In an attempt to address the more cloud-specific distributed systems architecture issues, I've come up with the following list of elements to be addressed in a typical Cloud Oriented Architecture:
  • Service Fluidity - How does the system best allow for static redeployment and/or "live motion" of component pieces within and across hardware, facility and network boundaries? Specific issues to consider here include:

    • Distributed application architecture, or how is the system designed to manage component dependencies while allowing the system to dynamically find each component as required? (Hint: this problem has been studied thoroughly by such practices as SOA, EDA, etc.)
    • Network resiliency, or how does the system respond to changes in network location, including changes in IP addressing, routing and security?

  • Monitoring - How is the behavior and effectiveness of the system measured and tracked both to meet existing SLAs, as well as to allow developers to improve the overall system in the future? Issues to be considered here include:

    • Load monitoring, or how do you measure system load when system components are managed by multiple vendors with little or know formal agreements of how to share such data with the customer or each other?
    • Cost monitoring, or how does the customer get a accurate accounting of the costs associated with running the system from their point of view?

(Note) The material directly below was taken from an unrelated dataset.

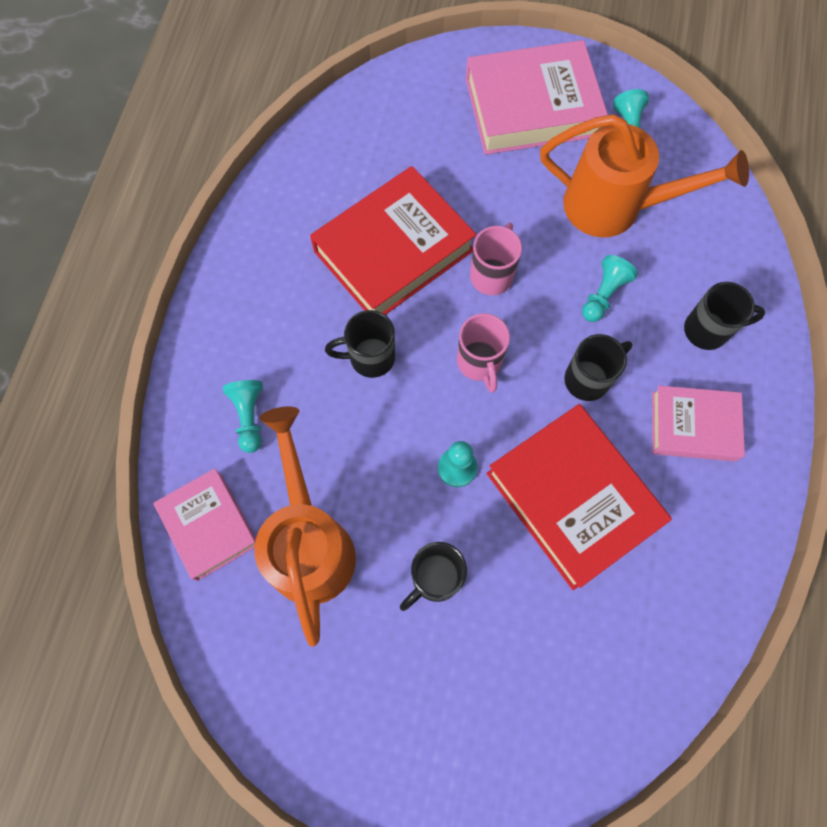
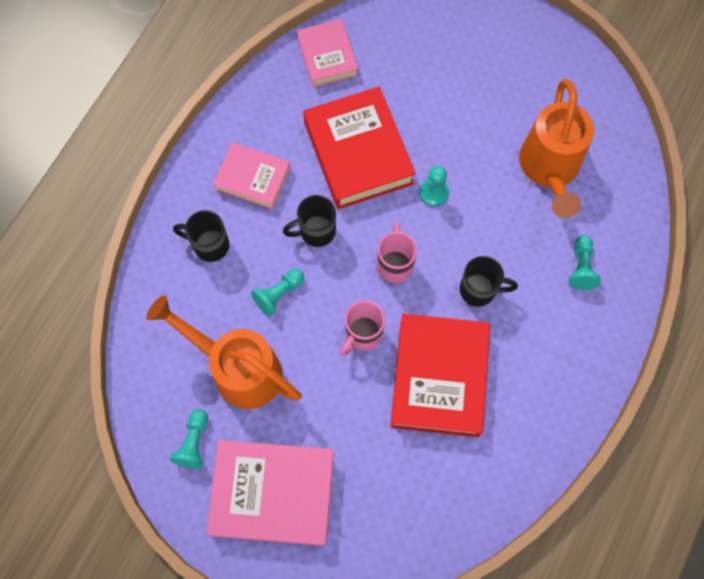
camera: 165 degrees left, 0 degrees up
(209, 525) = (619, 198): pink book -> pink book (327, 57)
(393, 251) = (439, 377): red book -> red book turned 60 degrees counterclockwise
(434, 578) = (468, 127): black mug -> none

  • Management - How does the customer configure and maintain the overall system based on current and ongoing technical and business requirements? Examples of what needs to be considered here includes:

    • Cost, or what adjustments can be made to the system capacity or deployment to provide the required amount of service capacity at the lowest cost possible? This includes ways to manage the efficiency of computation, networking and storage.
    • Scalability, or how does the system itself allow changes to capacity to meet required workloads? These changes can happen:
      • vertically (e.g. get a bigger box for existing components--physically or virtually)
      • horizontally (e.g. add or remove additional instances of one or more components as required)
      • from a network latency perspective (adjust the ways in which the system accesses the network in order to increase overall system performance)
    • Availability, or how does the system react to failure or any one component, or any group of components (e.g. when an entire vendor cloud goes offline)?

  • Compliance - How does the overall system meet organizational, industry and legislative regulatory requirements--again, despite being made up of components from a variety of vendors who may themselves provide computing in a variety of legal jurisdictions?

Now comes the fun of breaking these down a bit, and talking about specific technologies and practices that can address them. Please, give me your feedback (or write up your criticism on your own blog, but link here so I can find you). Point me towards references to other ways to think about the problem. I look forward to the conversation.